A regra e o justo – o lugar da religião

João Manuel Correia Duque

Presidente da Universidade Católica Portuguesa de Braga

In Revista TER 23

É já uma banalidade afirmar que o ser humano é um animal social. Mas não é menos verdade, por ser banal. É claro que não se trata de um modo instintivo, automático, dito natural, de estar inserido em sociedade, como se cada sujeito fosse apenas um nó na engrenagem do todo social e omnipotente. A compreensão do sujeito humano como sujeito de liberdade pessoal implica compreender a sua inserção social como processo dinâmico – por vezes tensional – entre pura realização de regras e exercício de liberdade em relação às mesmas regras (dimensões que não estão necessariamente em contradição, já que posso respeitar regras livremente). Nesse sentido, cada sujeito humano não é apenas o resultado do cumprimento de normas sociais – nem apenas o resultado de decisões e comportamentos individuais – mas a combinação complexa destas duas dimensões, sem ser possível determinar qual está em primeiro lugar. A próprias regras, aliás, nasceram da elaboração humana, por isso de decisões pessoais, mesmo que em muitos casos não consigamos determinar quando e como isso aconteceu (como acontece com as regras da linguagem, protótipo da própria pertença social de cada sujeito). O “contrato social” não é historicamente identificável.

Ora, a questão mais funda, que se levanta na consideração de todo este processo, é a de identificar as razões que levam à construção de regras, ao seu respeito – por decisão individual – e às vezes ao seu desrespeito – também por decisão individual. De um modo genérico, poderíamos dizer que a resposta a esta questão nos levará ao problema da justiça.

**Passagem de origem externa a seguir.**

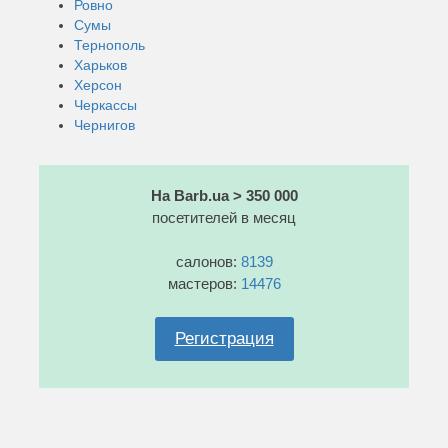
Ровно
Сумы
Тернополь
Харьков
Херсон
Черкассы
Чернигов
На Barb.ua > 350 000
посетителей в месяц
салонов:
8139
мастеров:
14476
Регистрация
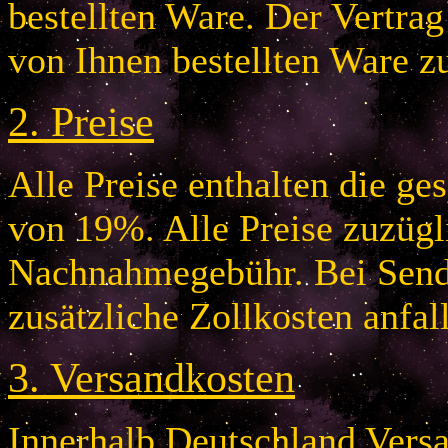
bestellten Ware. Der Vertr
von Ihnen bestellten Ware z
2.
Preise
Alle Preise enthalten die g
von 19%. Alle Preise zuzügl
Nachnahmegebühr. Bei Send
zusätzliche Zollkosten anfal
3.
Versandkosten
Innerhalb Deutschland Vers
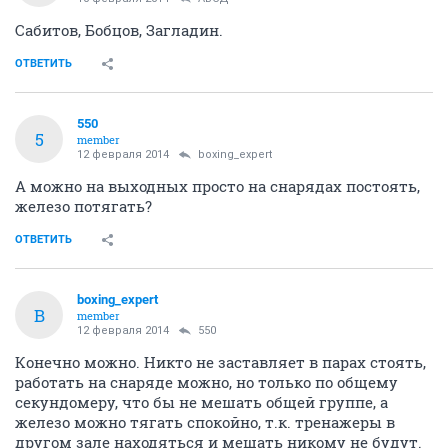
Сабитов, Бобцов, Загладин.
ОТВЕТИТЬ
550
5
member
12 февраля 2014
boxing_expert
А можно на выходных просто на снарядах постоять,
железо потягать?
ОТВЕТИТЬ
boxing_expert
B
member
12 февраля 2014
550
Конечно можно. Никто не заставляет в парах стоять,
работать на снаряде можно, но только по общему
секундомеру, что бы не мешать общей группе, а
железо можно тягать спокойно, т.к. тренажеры в
другом зале находяться и мешать никому не будут.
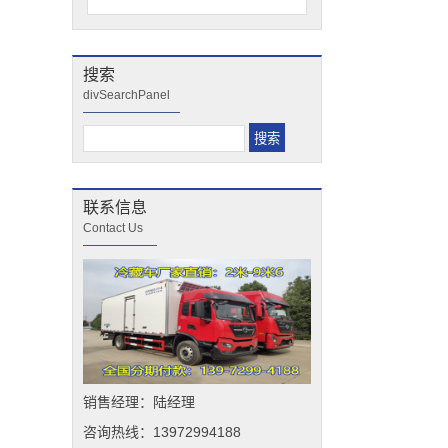
搜索
divSearchPanel
联系信息
Contact Us
销售经理：陆经理
咨询热线：13972994188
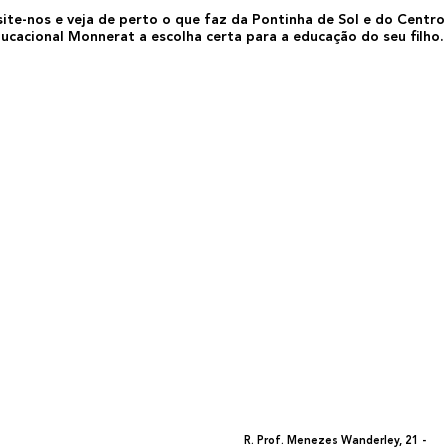
site-nos e veja de perto o que faz da Pontinha de Sol e do Centro
ucacional Monnerat a escolha certa para a educação do seu filho.
R. Prof. Menezes Wanderley, 21 -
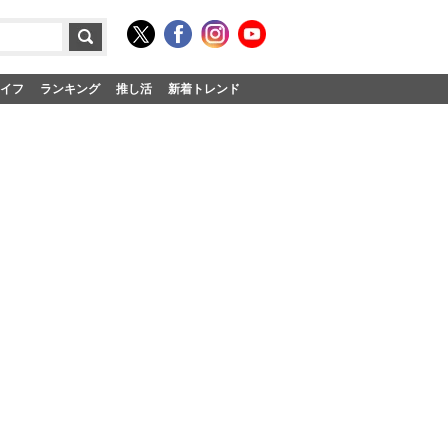
イフ
ランキング
推し活
新着トレンド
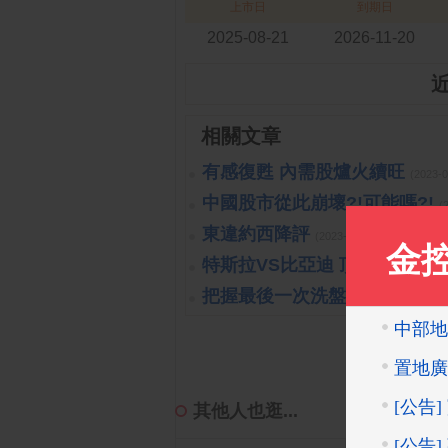
上市日
到期日
2025-08-21
2026-11-20
相關文章
有感復甦 內需股爐火續旺
(2023-
中國股市從此崩壞?!可能嗎?!
(
東違約西降評
(2023-10-26 15:15:40 
特斯拉VS比亞迪 頂尖對決
(2023
把握最後一次洗盤的機會
(2019-1
其他人也逛...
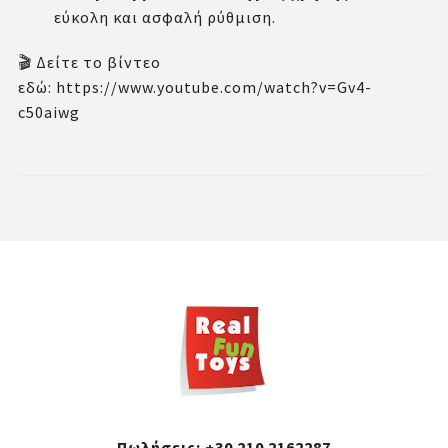
εύκολη και ασφαλή ρύθμιση.
🎬 Δείτε το βίντεο
εδώ:
https://www.youtube.com/watch?v=Gv4-
c50aiwg
Πωλήσεις:
+30 210 2162287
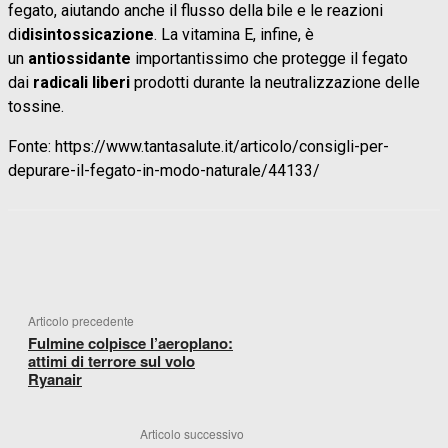
fegato, aiutando anche il flusso della bile e le reazioni
di
disintossicazione
. La vitamina E, infine, è
un
antiossidante
importantissimo che protegge il fegato
dai
radicali liberi
prodotti durante la neutralizzazione delle
tossine.
Fonte: https://www.tantasalute.it/articolo/consigli-per-
depurare-il-fegato-in-modo-naturale/44133/
FACEBOOK
WHATSAPP
X
TELEGR
Articolo precedente
Fulmine colpisce l’aeroplano:
attimi di terrore sul volo
Ryanair
Articolo successivo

Ou seja, os humanos agem – respeitando ou desrespeitando regras – de acordo com o que consideram ser justo. A própria elaboração de regras de conduta pressupõe que estas correspondam ao que determinada sociedade considera ser justo. Mas é precisamente na relação entre o que se considera ser justo e as regras da sua aplicação que, por vezes, o justo exige o desrespeito das regras, originando um novo modo de comportamento, considerado mais justo – e que, no caso de se afirmar socialmente, se pode transformar em nova regra, corretora da anteriormente violada.

Não é fácil definir o que seja a religião. Mas poderíamos considerar, sem entrar em muitos pormenores, que todas as religiões vivem na permanente tensão entre a regra e a justiça. De um modo geral, aquilo que uma religião considera como Deus ou divindade, constitui para os respetivos fiéis o fundamento universal da própria justiça. Algumas religiões – ou algumas versões da religião – consideram que esse fundamento é o autor direto das próprias regras, sejam regras rituais sejam regras de conduta. Nesse caso, a obediência à justiça, pela obediência ao seu fundamento, passa pelo cumprimento rigoroso dessas regras, sem mais. Trata-se de religiões – ou de modos de ser religioso – ritualistas ou legalistas. Ser religioso significaria simplesmente respeitar essas regras e o seu desrespeito significaria, por seu turno, completa infidelidade.

Mas há tradições religiosas e interpretações do religioso que, embora considerem as regras marcos importantes na aplicação do que é justo (daquilo que Deus “quer”, noutra nomenclatura), consideram haver sempre um certo desajuste entre a regra concreta e a justiça, como sua orientação. Nesse âmbito, a obediência à justiça, inspirando-se em Deus, pode implicar desobediência à regra, precisamente como obediência a Deus. Normalmente, considera-se ser a consciência o lugar onde se pode perceber o critério de definição do que será justo, para se poder avaliar da adequação ou não à regra.

Como as regras de conduta são sempre o resultado de uma adaptação da justiça a condições de lugar e de tempo muito específicas, é normal que elas não esgotem a realização da justiça. Deus, fonte da justiça, é sempre maior do que todas a aplicações em forma de regra. Nesse sentido, na perspetiva do religioso – que é a perspetiva do fundamento das coisas, e não apenas da sua aplicação parcial – a regra está sempre sujeita a comprovação e a transformação. O dinamismo religioso implica sempre alguma superação da regra, pois é sempre excessivo em relação a qualquer regra.

Por outro lado, a nossa constituição histórica, situada sempre numa cultura e num leque de relações sociais, implica a organização da justiça – daquilo que deve ser feito – em regras de conduta. Por isso, não pode existir uma atividade religiosa sem regras de conduta, seja do ponto de vista ético, seja do ponto de vista ritual. Diríamos então que a religião é um campo privilegiado para a relação dinâmica entre a regra e a sua superação – entre o justo e a sua aplicação possível. Nela revela-se a própria condição humana, como permanente procura da justiça, nas suas incarnações possíveis, que são as regras que vamos formulando, que vamos cumprindo e que vamos superando.